Essentially, we have wrapped the while loop from claim 3.4 into a function $sum, and then called that function with a symbolic integer N, storing the return value in the variable $s. The specification states that this program ends up storing the sum of the first N integers in the variable $n. Add $sum to the LESSON-22-SPEC-SYNTAX module, the above claim to the LESSON-22-SPEC module, and run the K prover, which should again return #Top.


  1. Change the condition of the if statement in part 3.2 to take the else branch and adjust the claim so that the proof passes.

  2. The post-condition of the specification in part 3.3 loses some information. In particular, the value of ?C is in fact the maximum of A and B. Prove the same claim as in 3.2, but with the post-condition ensures (?C ==Int maxInt(A, B)). For this, you will need to extend the VERIFICATION module with two simplifications that capture the meaning of maxInt(A:Int, B:Int). Keep in mind that any rewriting rule can be used as a simplification; in particular, that simplifications can have requires clauses.

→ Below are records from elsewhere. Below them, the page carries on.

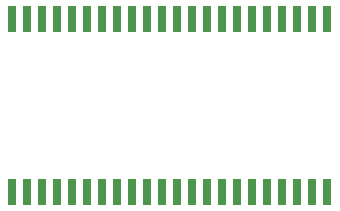
<source format=gbr>
G04 EAGLE Gerber RS-274X export*
G75*
%MOMM*%
%FSLAX34Y34*%
%LPD*%
%INSoldermask Bottom*%
%IPPOS*%
%AMOC8*
5,1,8,0,0,1.08239X$1,22.5*%
G01*
G04 Define Apertures*
%ADD10R,0.727000X2.327000*%
D10*
X565150Y320300D03*
X425450Y320300D03*
X577850Y320300D03*
X552450Y320300D03*
X539750Y320300D03*
X412750Y320300D03*
X438150Y320300D03*
X450850Y320300D03*
X514350Y320300D03*
X476250Y320300D03*
X527050Y320300D03*
X501650Y320300D03*
X463550Y320300D03*
X488950Y320300D03*
X400050Y320300D03*
X387350Y320300D03*
X374650Y320300D03*
X361950Y320300D03*
X349250Y320300D03*
X336550Y320300D03*
X323850Y320300D03*
X311150Y320300D03*
X311150Y467100D03*
X323850Y467100D03*
X336550Y467100D03*
X349250Y467100D03*
X361950Y467100D03*
X374650Y467100D03*
X387350Y467100D03*
X400050Y467100D03*
X412750Y467100D03*
X425450Y467100D03*
X438150Y467100D03*
X450850Y467100D03*
X463550Y467100D03*
X476250Y467100D03*
X488950Y467100D03*
X501650Y467100D03*
X514350Y467100D03*
X527050Y467100D03*
X539750Y467100D03*
X552450Y467100D03*
X565150Y467100D03*
X577850Y467100D03*
M02*

</source>
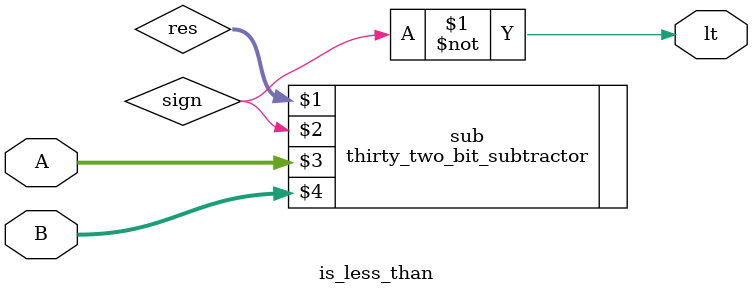
<source format=v>
module is_less_than(output lt, input [31:0] A, input [31:0] B);
	
	wire sign;
	wire [31:0]res;
	
	thirty_two_bit_subtractor sub(res, sign, A[31:0], B[31:0]);
	
	not not1(lt, sign);
	
endmodule
</source>
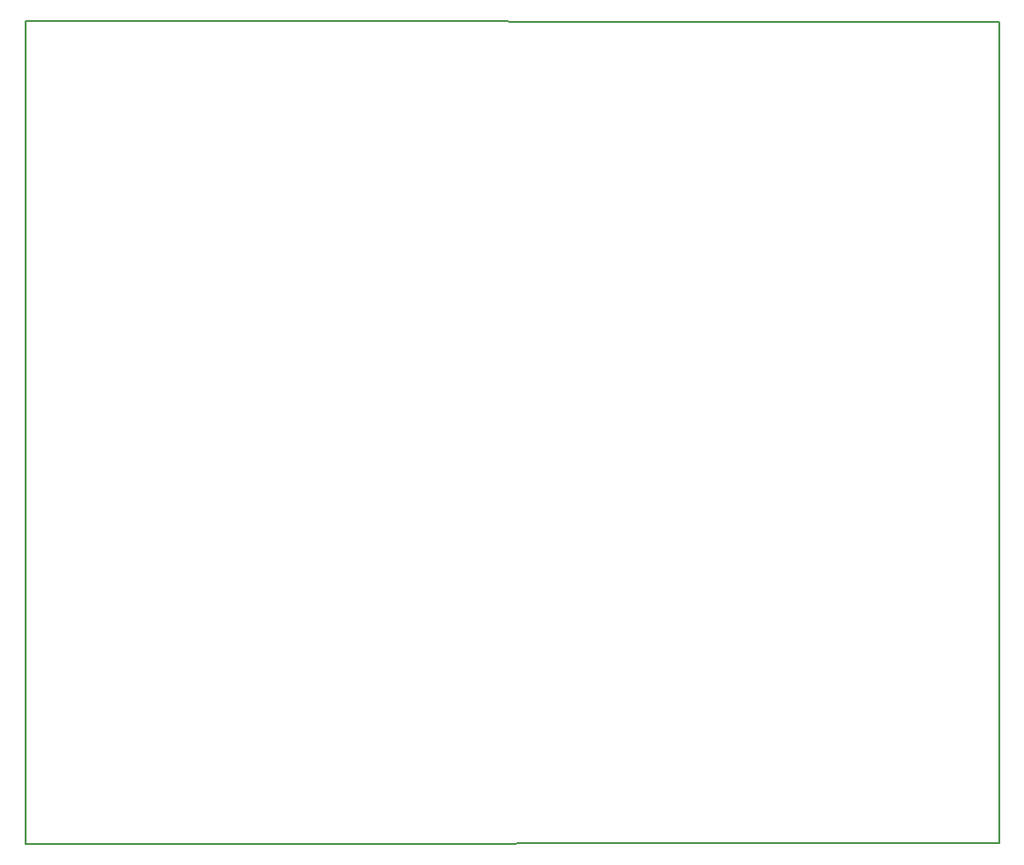
<source format=gbr>
%TF.GenerationSoftware,KiCad,Pcbnew,(5.1.10)-1*%
%TF.CreationDate,2021-11-06T18:59:30+11:00*%
%TF.ProjectId,pannel_subboard,70616e6e-656c-45f7-9375-62626f617264,rev?*%
%TF.SameCoordinates,Original*%
%TF.FileFunction,Profile,NP*%
%FSLAX46Y46*%
G04 Gerber Fmt 4.6, Leading zero omitted, Abs format (unit mm)*
G04 Created by KiCad (PCBNEW (5.1.10)-1) date 2021-11-06 18:59:30*
%MOMM*%
%LPD*%
G01*
G04 APERTURE LIST*
%TA.AperFunction,Profile*%
%ADD10C,0.150000*%
%TD*%
G04 APERTURE END LIST*
D10*
X162560000Y-57835000D02*
X72390000Y-57820000D01*
X162560000Y-134020000D02*
X162560000Y-57835000D01*
X72390000Y-134035000D02*
X162560000Y-134020000D01*
X72390000Y-57820000D02*
X72390000Y-134035000D01*
M02*

</source>
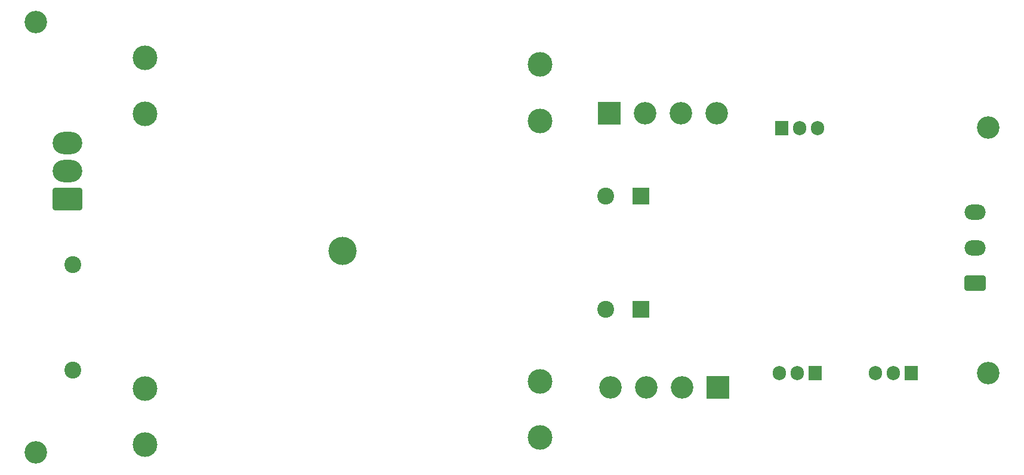
<source format=gbr>
%TF.GenerationSoftware,KiCad,Pcbnew,7.0.7*%
%TF.CreationDate,2023-08-27T17:08:45+10:00*%
%TF.ProjectId,PowerSupply,506f7765-7253-4757-9070-6c792e6b6963,rev?*%
%TF.SameCoordinates,Original*%
%TF.FileFunction,Soldermask,Bot*%
%TF.FilePolarity,Negative*%
%FSLAX46Y46*%
G04 Gerber Fmt 4.6, Leading zero omitted, Abs format (unit mm)*
G04 Created by KiCad (PCBNEW 7.0.7) date 2023-08-27 17:08:45*
%MOMM*%
%LPD*%
G01*
G04 APERTURE LIST*
G04 Aperture macros list*
%AMRoundRect*
0 Rectangle with rounded corners*
0 $1 Rounding radius*
0 $2 $3 $4 $5 $6 $7 $8 $9 X,Y pos of 4 corners*
0 Add a 4 corners polygon primitive as box body*
4,1,4,$2,$3,$4,$5,$6,$7,$8,$9,$2,$3,0*
0 Add four circle primitives for the rounded corners*
1,1,$1+$1,$2,$3*
1,1,$1+$1,$4,$5*
1,1,$1+$1,$6,$7*
1,1,$1+$1,$8,$9*
0 Add four rect primitives between the rounded corners*
20,1,$1+$1,$2,$3,$4,$5,0*
20,1,$1+$1,$4,$5,$6,$7,0*
20,1,$1+$1,$6,$7,$8,$9,0*
20,1,$1+$1,$8,$9,$2,$3,0*%
G04 Aperture macros list end*
%ADD10C,3.200000*%
%ADD11R,1.905000X2.000000*%
%ADD12O,1.905000X2.000000*%
%ADD13R,2.400000X2.400000*%
%ADD14C,2.400000*%
%ADD15C,4.000000*%
%ADD16C,3.500000*%
%ADD17R,3.200000X3.200000*%
%ADD18RoundRect,0.250000X1.850000X-1.330000X1.850000X1.330000X-1.850000X1.330000X-1.850000X-1.330000X0*%
%ADD19O,4.200000X3.160000*%
%ADD20RoundRect,0.316092X1.183908X-0.783908X1.183908X0.783908X-1.183908X0.783908X-1.183908X-0.783908X0*%
%ADD21O,3.000000X2.200000*%
G04 APERTURE END LIST*
D10*
%TO.C,REF\u002A\u002A*%
X51840000Y-132710000D03*
%TD*%
%TO.C,REF\u002A\u002A*%
X186990000Y-86550000D03*
%TD*%
D11*
%TO.C,U2*%
X162430000Y-121460000D03*
D12*
X159890000Y-121460000D03*
X157350000Y-121460000D03*
%TD*%
D13*
%TO.C,C5*%
X137720000Y-112350000D03*
D14*
X132720000Y-112350000D03*
%TD*%
D13*
%TO.C,C1*%
X137720000Y-96320000D03*
D14*
X132720000Y-96320000D03*
%TD*%
D11*
%TO.C,Q1*%
X176060000Y-121480000D03*
D12*
X173520000Y-121480000D03*
X170980000Y-121480000D03*
%TD*%
D11*
%TO.C,U1*%
X157690000Y-86645000D03*
D12*
X160230000Y-86645000D03*
X162770000Y-86645000D03*
%TD*%
D10*
%TO.C,REF\u002A\u002A*%
X51830000Y-71610000D03*
%TD*%
D15*
%TO.C,TR1*%
X95375000Y-104125000D03*
D16*
X67375000Y-76625000D03*
X67375000Y-84625000D03*
X67375000Y-123625000D03*
X67375000Y-131625000D03*
X123375000Y-130625000D03*
X123375000Y-122625000D03*
X123375000Y-85625000D03*
X123375000Y-77625000D03*
%TD*%
D14*
%TO.C,C4*%
X57090000Y-105990000D03*
X57090000Y-120990000D03*
%TD*%
D17*
%TO.C,D2*%
X133250000Y-84560000D03*
D10*
X138330000Y-84560000D03*
X143410000Y-84560000D03*
X148490000Y-84560000D03*
%TD*%
D18*
%TO.C,J2*%
X56370000Y-96680000D03*
D19*
X56370000Y-92720000D03*
X56370000Y-88760000D03*
%TD*%
D17*
%TO.C,D4*%
X148610000Y-123500000D03*
D10*
X143530000Y-123500000D03*
X138450000Y-123500000D03*
X133370000Y-123500000D03*
%TD*%
%TO.C,REF\u002A\u002A*%
X187000000Y-121460000D03*
%TD*%
D20*
%TO.C,J1*%
X185100000Y-108620000D03*
D21*
X185100000Y-103620000D03*
X185100000Y-98620000D03*
%TD*%
M02*

</source>
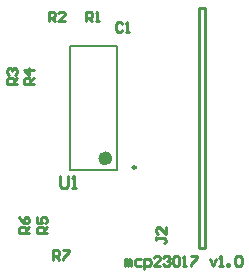
<source format=gto>
G04 Layer_Color=15132400*
%FSLAX25Y25*%
%MOIN*%
G70*
G01*
G75*
%ADD16C,0.01000*%
%ADD23C,0.00984*%
%ADD24C,0.02362*%
%ADD25C,0.00787*%
D16*
X184000Y336000D02*
X186000D01*
Y256000D02*
Y336000D01*
X184000Y256000D02*
X186000D01*
X184000D02*
Y336000D01*
X158633Y330666D02*
X158099Y331199D01*
X157033D01*
X156500Y330666D01*
Y328533D01*
X157033Y328000D01*
X158099D01*
X158633Y328533D01*
X159699Y328000D02*
X160765D01*
X160232D01*
Y331199D01*
X159699Y330666D01*
X169801Y259633D02*
Y258566D01*
Y259100D01*
X172467D01*
X173000Y258566D01*
Y258033D01*
X172467Y257500D01*
X173000Y262832D02*
Y260699D01*
X170867Y262832D01*
X170334D01*
X169801Y262298D01*
Y261232D01*
X170334Y260699D01*
X146500Y331500D02*
Y334699D01*
X148100D01*
X148633Y334166D01*
Y333100D01*
X148100Y332566D01*
X146500D01*
X147566D02*
X148633Y331500D01*
X149699D02*
X150765D01*
X150232D01*
Y334699D01*
X149699Y334166D01*
X134000Y331500D02*
Y334699D01*
X135600D01*
X136133Y334166D01*
Y333100D01*
X135600Y332566D01*
X134000D01*
X135066D02*
X136133Y331500D01*
X139332D02*
X137199D01*
X139332Y333633D01*
Y334166D01*
X138798Y334699D01*
X137732D01*
X137199Y334166D01*
X123500Y310500D02*
X120301D01*
Y312100D01*
X120834Y312633D01*
X121900D01*
X122434Y312100D01*
Y310500D01*
Y311566D02*
X123500Y312633D01*
X120834Y313699D02*
X120301Y314232D01*
Y315299D01*
X120834Y315832D01*
X121367D01*
X121900Y315299D01*
Y314765D01*
Y315299D01*
X122434Y315832D01*
X122967D01*
X123500Y315299D01*
Y314232D01*
X122967Y313699D01*
X129000Y310500D02*
X125801D01*
Y312100D01*
X126334Y312633D01*
X127401D01*
X127934Y312100D01*
Y310500D01*
Y311566D02*
X129000Y312633D01*
Y315299D02*
X125801D01*
X127401Y313699D01*
Y315832D01*
X137900Y279899D02*
Y276566D01*
X138567Y275900D01*
X139899D01*
X140566Y276566D01*
Y279899D01*
X141899Y275900D02*
X143232D01*
X142565D01*
Y279899D01*
X141899Y279232D01*
X133500Y260900D02*
X130301D01*
Y262499D01*
X130834Y263033D01*
X131901D01*
X132434Y262499D01*
Y260900D01*
Y261966D02*
X133500Y263033D01*
X130301Y266232D02*
Y264099D01*
X131901D01*
X131367Y265165D01*
Y265699D01*
X131901Y266232D01*
X132967D01*
X133500Y265699D01*
Y264632D01*
X132967Y264099D01*
X127500Y260900D02*
X124301D01*
Y262499D01*
X124834Y263033D01*
X125900D01*
X126434Y262499D01*
Y260900D01*
Y261966D02*
X127500Y263033D01*
X124301Y266232D02*
X124834Y265165D01*
X125900Y264099D01*
X126967D01*
X127500Y264632D01*
Y265699D01*
X126967Y266232D01*
X126434D01*
X125900Y265699D01*
Y264099D01*
X135500Y252000D02*
Y255199D01*
X137100D01*
X137633Y254666D01*
Y253600D01*
X137100Y253066D01*
X135500D01*
X136566D02*
X137633Y252000D01*
X138699Y255199D02*
X140832D01*
Y254666D01*
X138699Y252533D01*
Y252000D01*
X159500Y250000D02*
Y252133D01*
X160033D01*
X160566Y251600D01*
Y250000D01*
Y251600D01*
X161100Y252133D01*
X161633Y251600D01*
Y250000D01*
X164832Y252133D02*
X163232D01*
X162699Y251600D01*
Y250533D01*
X163232Y250000D01*
X164832D01*
X165898Y248934D02*
Y252133D01*
X167497D01*
X168031Y251600D01*
Y250533D01*
X167497Y250000D01*
X165898D01*
X171230D02*
X169097D01*
X171230Y252133D01*
Y252666D01*
X170696Y253199D01*
X169630D01*
X169097Y252666D01*
X172296D02*
X172829Y253199D01*
X173895D01*
X174428Y252666D01*
Y252133D01*
X173895Y251600D01*
X173362D01*
X173895D01*
X174428Y251066D01*
Y250533D01*
X173895Y250000D01*
X172829D01*
X172296Y250533D01*
X175495Y252666D02*
X176028Y253199D01*
X177094D01*
X177628Y252666D01*
Y250533D01*
X177094Y250000D01*
X176028D01*
X175495Y250533D01*
Y252666D01*
X178694Y250000D02*
X179760D01*
X179227D01*
Y253199D01*
X178694Y252666D01*
X181360Y253199D02*
X183492D01*
Y252666D01*
X181360Y250533D01*
Y250000D01*
X187758Y252133D02*
X188824Y250000D01*
X189890Y252133D01*
X190956Y250000D02*
X192023D01*
X191490D01*
Y253199D01*
X190956Y252666D01*
X193622Y250000D02*
Y250533D01*
X194156D01*
Y250000D01*
X193622D01*
X196288Y252666D02*
X196821Y253199D01*
X197888D01*
X198421Y252666D01*
Y250533D01*
X197888Y250000D01*
X196821D01*
X196288Y250533D01*
Y252666D01*
D23*
X163075Y282815D02*
G03*
X163075Y282815I-492J0D01*
G01*
D24*
X154118Y285768D02*
G03*
X154118Y285768I-1181J0D01*
G01*
D25*
X156874Y281831D02*
Y323169D01*
X141126Y281831D02*
Y323169D01*
Y281831D02*
X156874D01*
X141126Y323169D02*
X156874D01*
M02*

</source>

  3. Following the pattern shown in part 3.4, assuming a non-negative initial value of $b, specify and verify the following while loop:

while ( 0 < $b ) {
    $a = $a + $c;
    $b = $b - 1;
    $c = $c - 1;

Hint: You will not need additional simplifications---once you've got the specification right, the proof will go through.

  1. Write an arbitrary yet not-too-complex function (or several functions interacting with each other), and try to specify and verify it (them) in K.